Iraq’s foreign ministry (FM) on Sunday condemned Ankara’s forces for shooting at a crowd of demonstrators in Iraqi Kurdistan who attacked a Turkish military camp in protest of Turkey’s most recent airstrikes on members of a Kurdish terrorist group, a move that violated Iraq’s sovereignty.
The Iraqi FM denounced “Turkish forces opening fire on our citizens in [the Iraqi Kurdistan town of] Sheladize … which resulted in the death and injuries of some people,” in a statement, according to Kurdistan 24.
“This was followed by Turkish military aircraft flying at low altitudes,” the statement reportedly added.
Without Baghdad’s consent, Turkey has established a military presence in northern Iraq and periodically carries out airstrikes against the Kurdistan Worker’s Party (PKK) terrorist group, which maintains a stronghold in the Iraqi Qandil Mountains region near the Turkish border.
PKK terrorists have been waging an insurgency inside Turkey for decades that has left tens of thousands of people dead.
Baghdad has reportedly summoned the Turkish envoy in Iraq for opening fire on the Kurds.
“Angry protesters,” estimated in the hundreds, “stormed a Turkish military base in northern Iraq on Saturday, burning Turkish military vehicles and leading to a confrontation that left one teenager killed and 10 injured,” the Associated Press (AP) reported, citing officials from Iraq’s semi-autonomous Kurdistan Regional Government (KRG).
Saturday’s demonstrations took place in the Kurdistan region’s town of Sheladize.
Although Baghdad has warned Turkey against the violation of its sovereignty, Ankara has reportedly established at least 11 regional bases in northern Iraq and doubled its military footprint in the region.
In the wake of Turkey opening fire on the Kurdish protesters, Iraq’s foreign Ministry indicated “they were summoning the Turkish Ambassador to Baghdad and sending a note to Ankara demanding such an incident never be repeated in Iraq,” Kurdistan 24 notes. “It stressed the Iraqi government’s strong condemnation of any violations of its security and sovereignty by any country.”
Iraq condemns “the use of its territory to threaten the security and safety of any neighboring country,” the ministry declared.
Citing Iraqi Kurdish authorities, CNN points out that Turkish airstrikes killed 36 people in the KRG region in 2018 alone. The latest Turkish raid, which triggered the protest, reportedly killed an additional four people.

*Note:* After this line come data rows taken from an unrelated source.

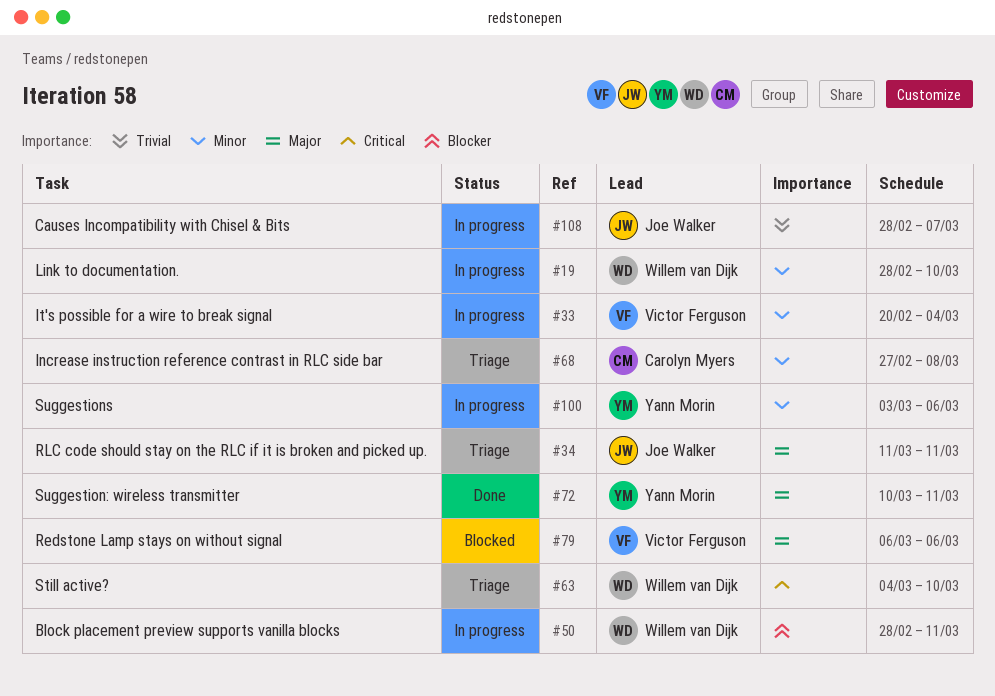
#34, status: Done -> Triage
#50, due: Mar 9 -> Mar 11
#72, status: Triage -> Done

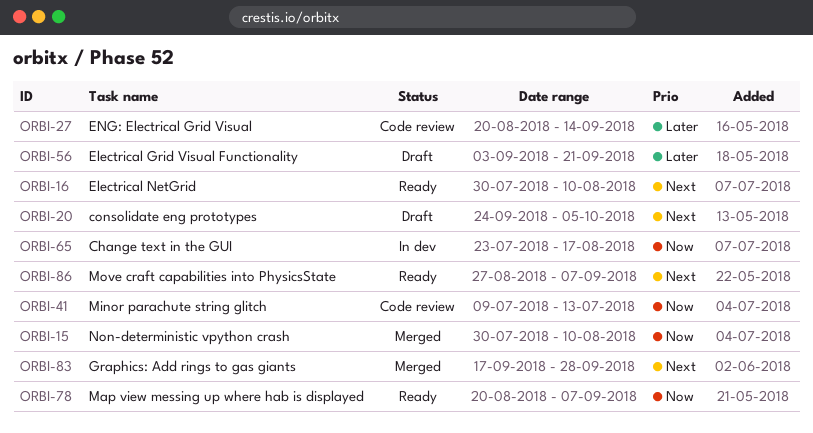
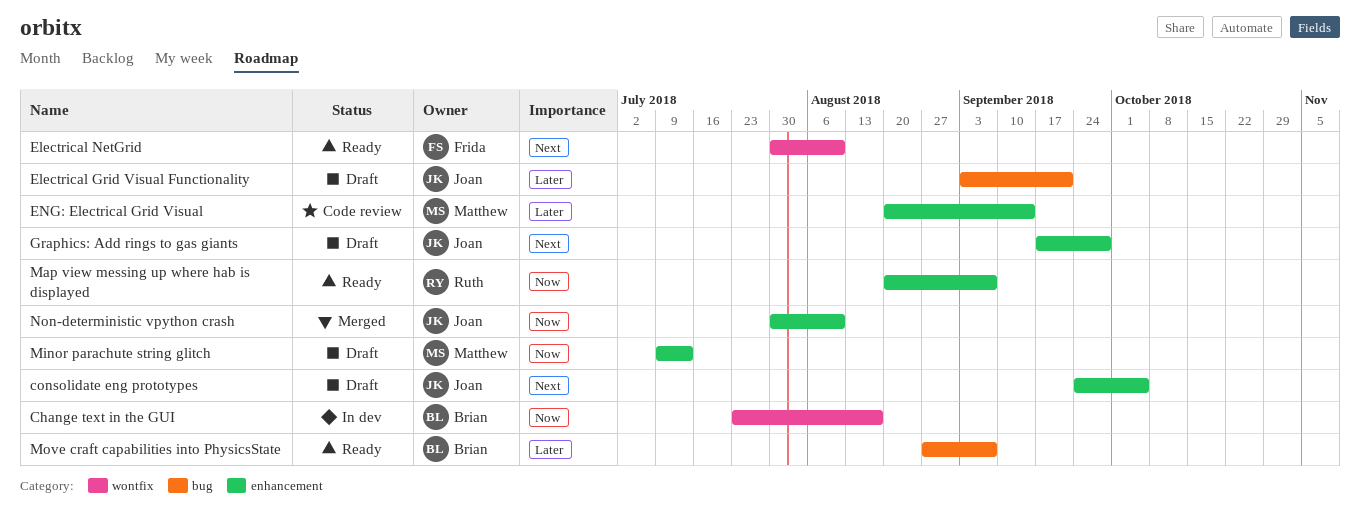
Graphics: Add rings to gas giants, status: Merged -> Draft
Minor parachute string glitch, status: Code review -> Draft
Move craft capabilities into PhysicsState, priority: Next -> Later

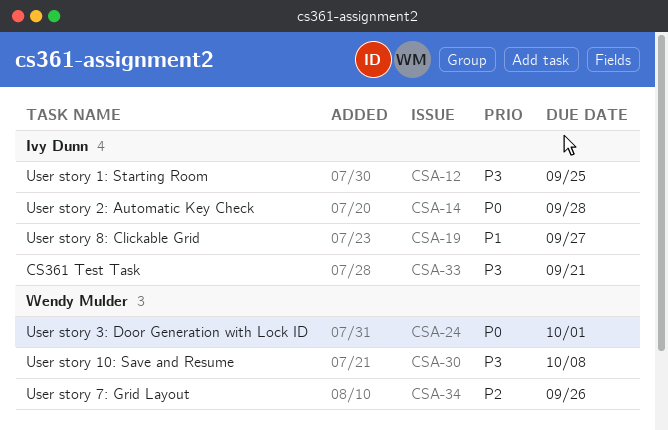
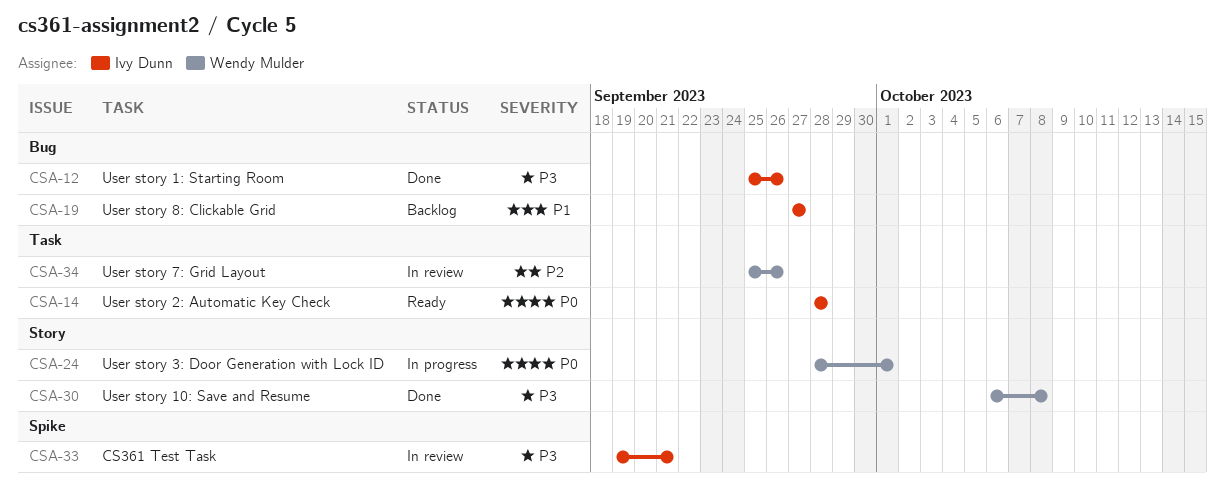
CSA-12, due: Sep 25 -> Sep 26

In condemning the attack on its seemingly illegally established military base in Iraq, Turkey’s Defense Ministry reportedly wrote on Twitter, “An attack has occurred on one of the bases located in northern Iraq as a result of provocation by the PKK terrorist organization. There was partial damage to vehicles and equipment during the attack.”
Although the PKK is considered a terrorist group, fighters from the organization helped the Yazidi ethnoreligious minority group push the Islamic State (ISIS/ISIL) out of its homeland in Iraq. Turkey and some U.S. officials consider the American-allied People’s Protection Units (YPG) to be the Syrian affiliate of the PKK. U.S. support for the YPG has strained relations between NATO allies Turkey and the United States. Nevertheless, the United States continues to support the YPG’s fight against ISIS.
U.S.-allied Syrian Kurds have expressed concerns that America’s plans for withdrawing most of its 2,000 troops from Syria will leave them vulnerable to attacks from Turkey. However, the U.S. has conditioned its withdrawal on assurances that America’s Kurdish allies will be safe. Moreover, the U.S. is planning to leave behind a residual force in Syria and there are no plans to withdraw the nearly 5,000 American service members in neighboring Iraq who are expected to be able to go into Syria if necessary.